Imagino que, nesta altura do artigo, a maior parte dos leitores já formou duas opiniões diametralmente opostas: a opinião de que se trata de um texto negacionista, que tenta associar de forma sub-reptícia o Vioxx e outros medicamentos retirados de circulação às vacinas contra a Covid-19; ou opinião a de que se trata, ao contrário, de um artigo que demonstra que não se deve subestimar os riscos, ainda não totalmente dimensionados, da vacinação. Raros serão os leitores neutros, não contaminados por convicções prévias em relação ao tema.

Nem uma coisa nem outra (mas, por via das dúvidas, é bom deixar claro que eu me vacinei). Lembrei o caso do Vioxx e outros escândalos envolvendo a indústria farmacêutica apenas para lembrar que, mesmo em tempos normais, sem a pressão de uma pandemia planetária, cientistas, médicos, laboratórios, órgãos do governo e governos propriamente ditos erram.

Erros são inevitáveis quando tudo é feito da forma certinha, somente com boas intenções e com o máximo rigor científico. Erros se tornam mais frequentes se levarmos em conta que a saúde das pessoas e o bem da humanidade não são as únicas e desinteressadas motivações de revistas científicas e laboratórios - e dos políticos em busca de financiamento. Por óbvio, onde quer que circulem fortunas em dinheiro público, o risco de existir corrupção, favorecimento e troca de benefícios é real.
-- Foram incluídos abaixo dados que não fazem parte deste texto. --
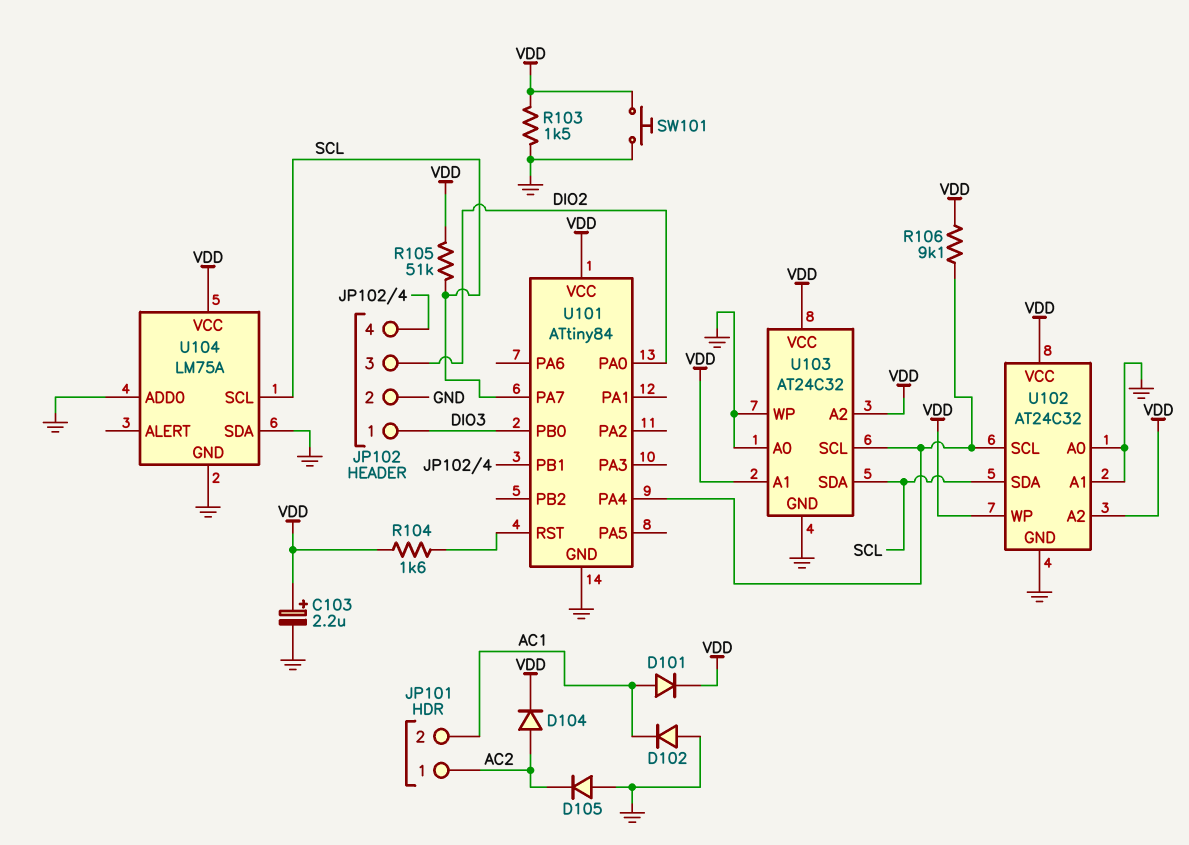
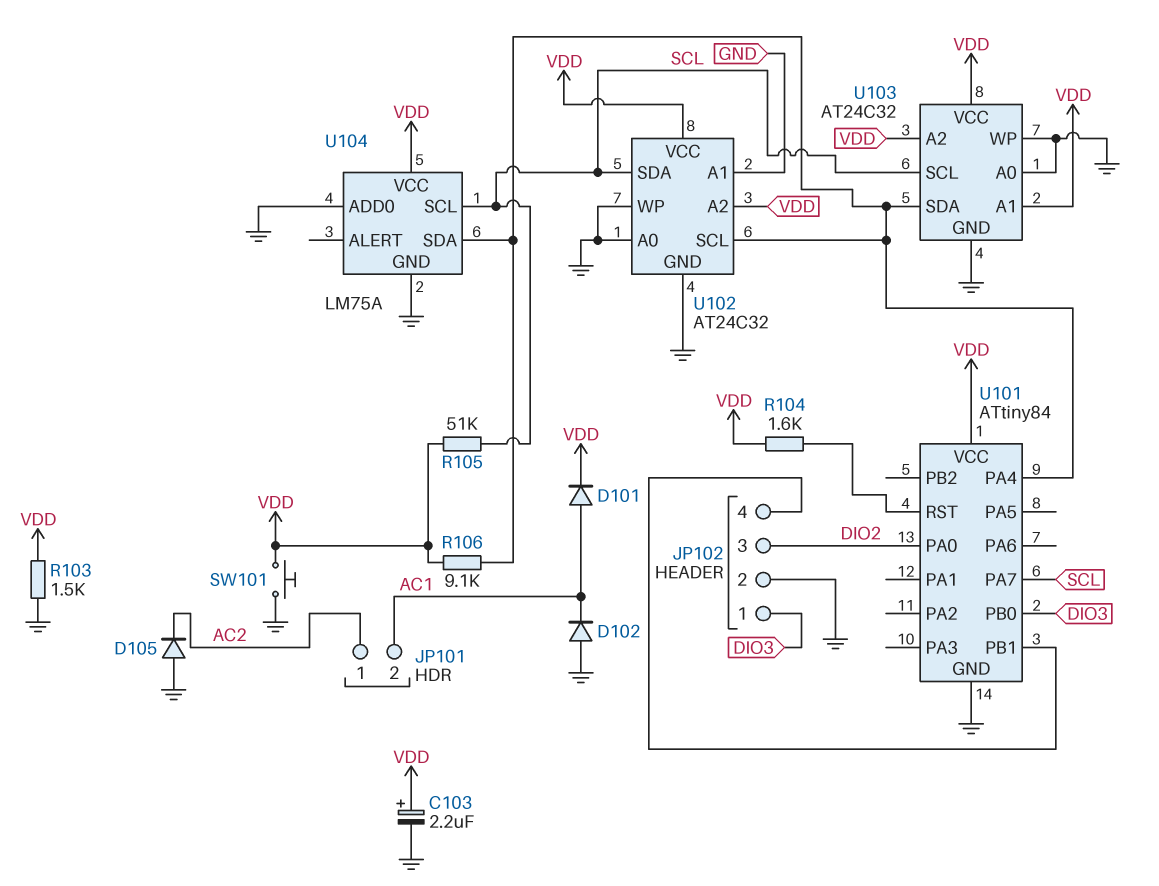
D104: diode (A AC2, K VDD) -> none
U102 pin WP: VDD -> GND
U103 pin SCL: U101/PA4 -> SCL
U103 pin SDA: SCL -> U101/PA4
U104 pin SDA: GND -> U101/PA4

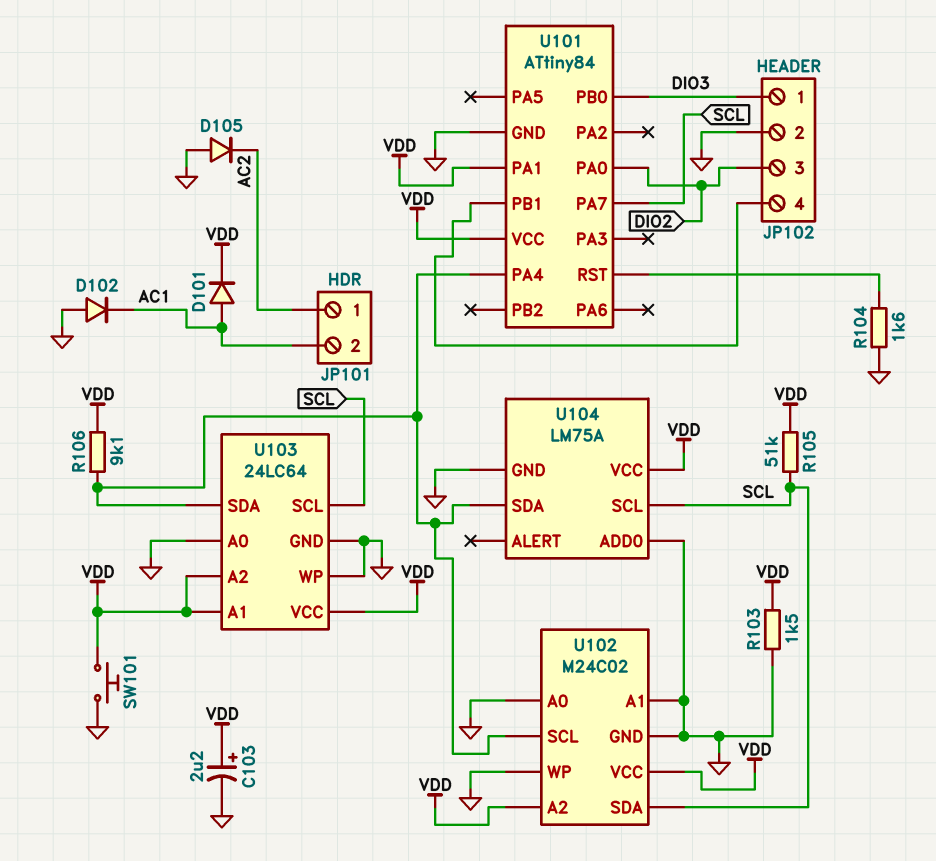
R104: 1.6k (U101/RST, VDD) -> 1.6k (GND, U101/RST)
U101 pin PA1: none -> VDD
U102: AT24C32 -> M24C02
U103: AT24C32 -> 24LC64

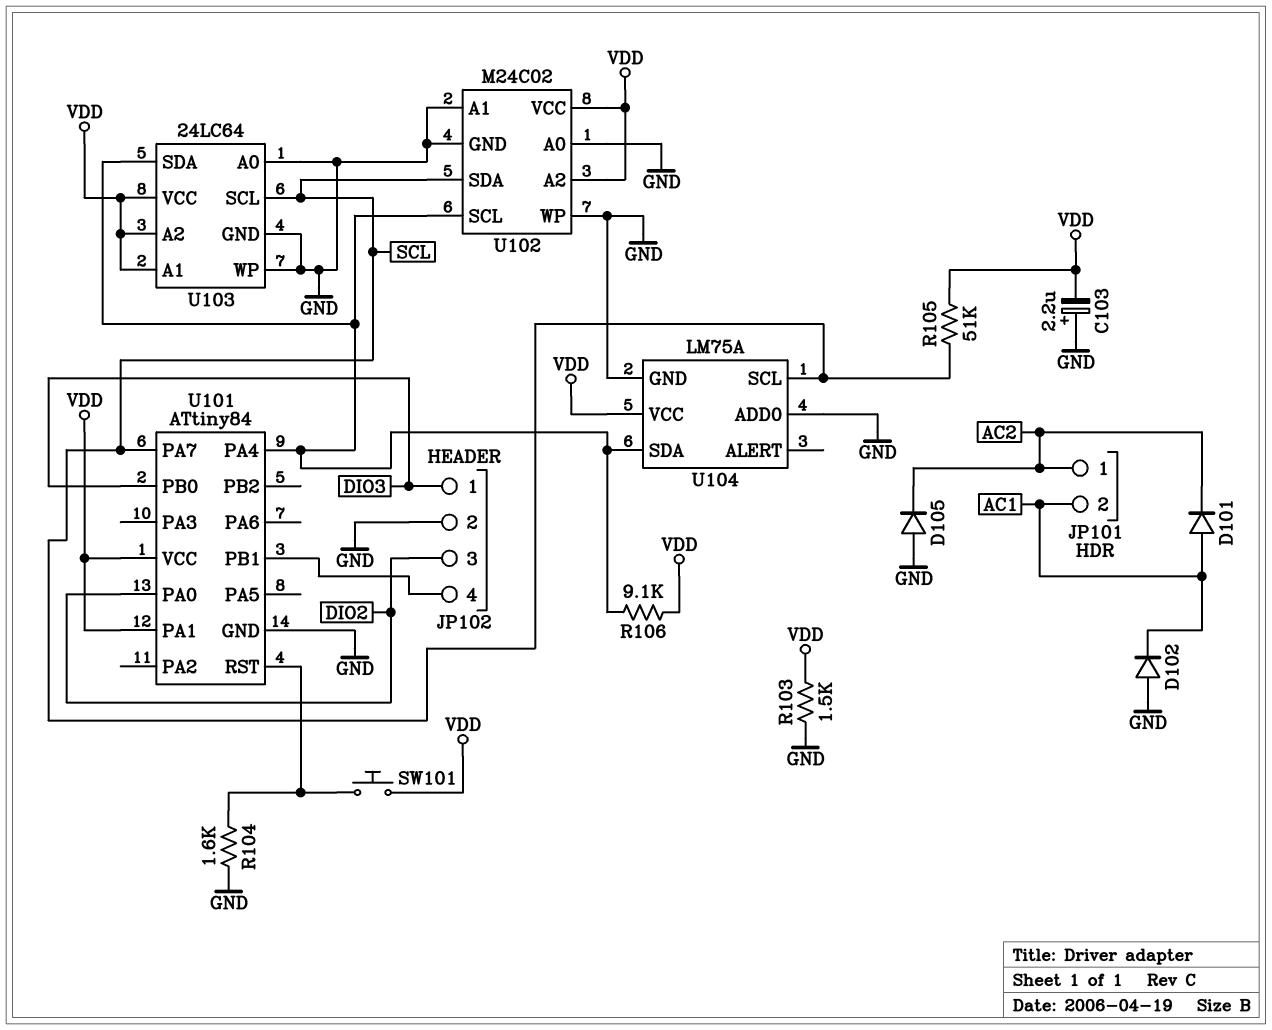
C103: 2.2uF (plus VDD, minus GND) -> 2.2uF (plus GND, minus VDD)
D101: diode (A AC1, K VDD) -> diode (A AC1, K AC2)
SW101: button (GND, VDD) -> button (U101/RST, VDD)

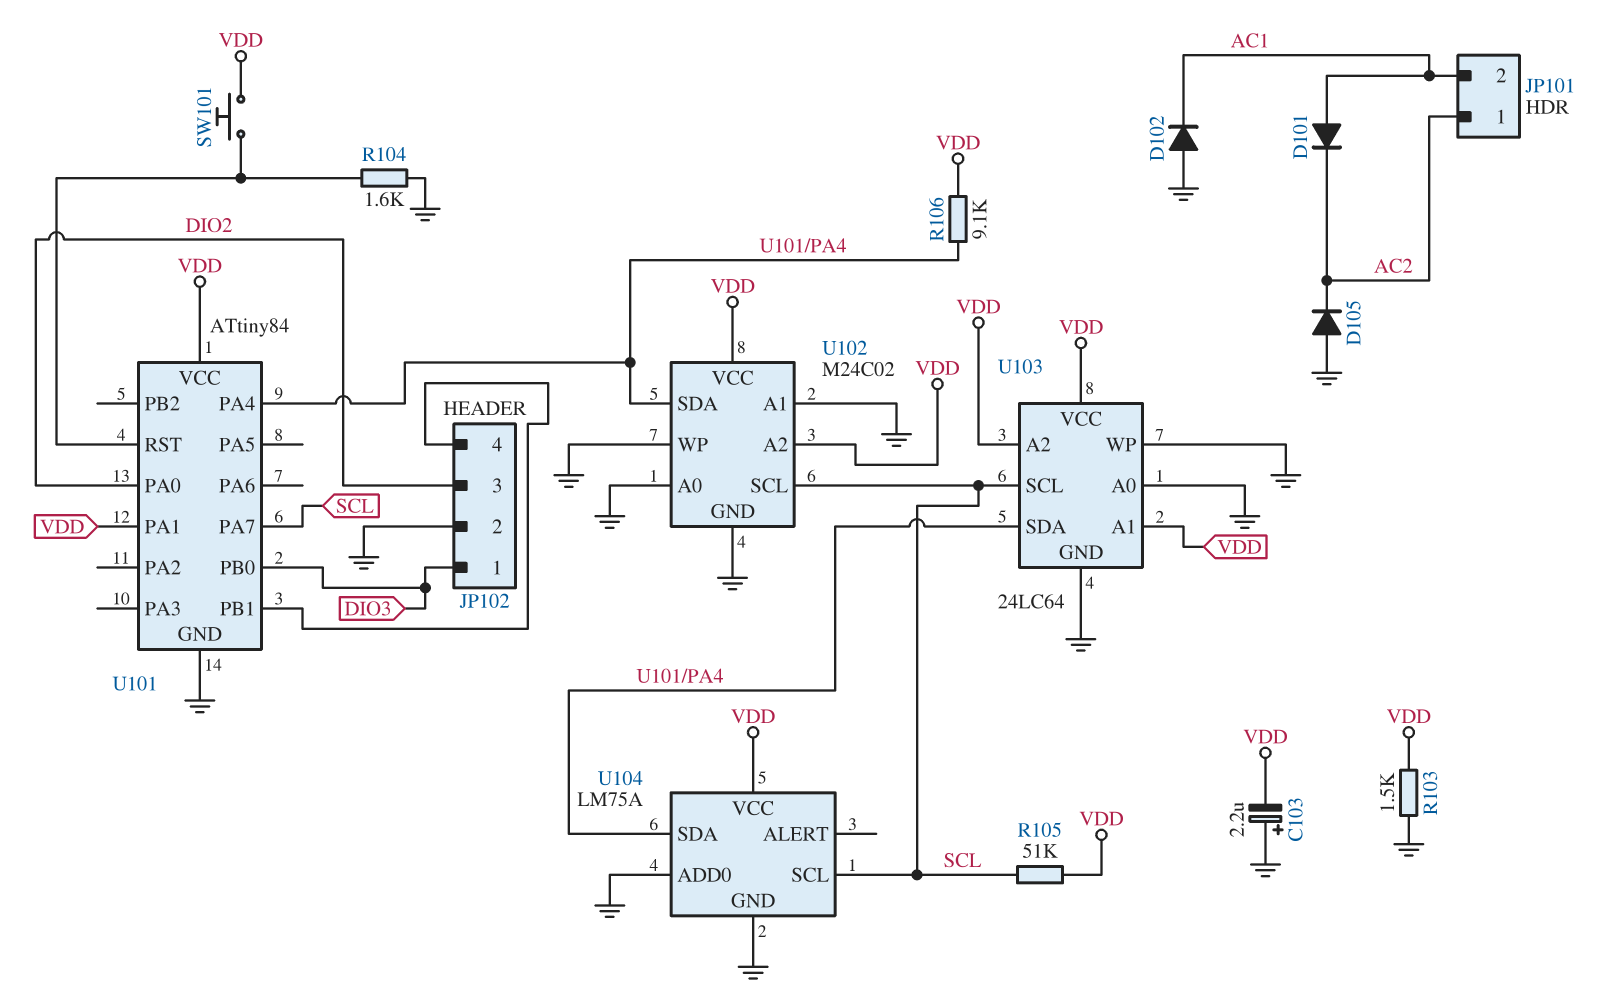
U102 pin SCL: U101/PA4 -> SCL
U102 pin SDA: SCL -> U101/PA4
Também convém lembrar que os laboratórios farmacêuticos são movidos por interesses econômicos. Eles estão ganhando literalmente bilhões de dólares com as vacinas – em julho passado, a previsão da Pfizer era faturar 33,5 bilhões de dólares somente em 2021. Esses laboratórios não podem sequer ser processados por eventuais efeitos colaterais adversos das vacinas, ainda que fatais, porque isso faz parte dos contratos assinados com os governos compradores.
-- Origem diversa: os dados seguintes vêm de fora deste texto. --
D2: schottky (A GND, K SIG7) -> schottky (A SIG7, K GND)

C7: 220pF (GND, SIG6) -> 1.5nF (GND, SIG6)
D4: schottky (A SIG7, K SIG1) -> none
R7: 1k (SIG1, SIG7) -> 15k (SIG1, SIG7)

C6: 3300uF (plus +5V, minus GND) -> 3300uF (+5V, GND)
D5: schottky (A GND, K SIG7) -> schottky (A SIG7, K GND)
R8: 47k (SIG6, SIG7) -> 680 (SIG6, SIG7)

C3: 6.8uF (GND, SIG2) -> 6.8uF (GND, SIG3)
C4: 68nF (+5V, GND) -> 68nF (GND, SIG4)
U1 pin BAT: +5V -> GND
O fato de uma grande farmacêutica ser movida pela maximização dos seus lucros é legítimo, mas também leva à necessidade de não comprar pelo valor de face tudo que ela divulga – até porque elas se contradizem muito. Nesses dias mesmo a Pfizer tirou do ar, um vídeo em que o executivo – da própria Pfizer – Albert Bourla afirma, em relação à eventual proteção conferida por duas doses da vacina contra a variante Omicron: “Sabemos que as duas doses da vacina oferecem uma proteção muito limitada, se houver” [grifo meu].

As consequências de erros na área de saúde pública podem ser nefastas – e podem demorar anos para aparecer. Queira Deus que daqui a alguns anos não apareça nenhum escândalo relacionado a efeitos imprevistos das vacinas contra a Covid-19.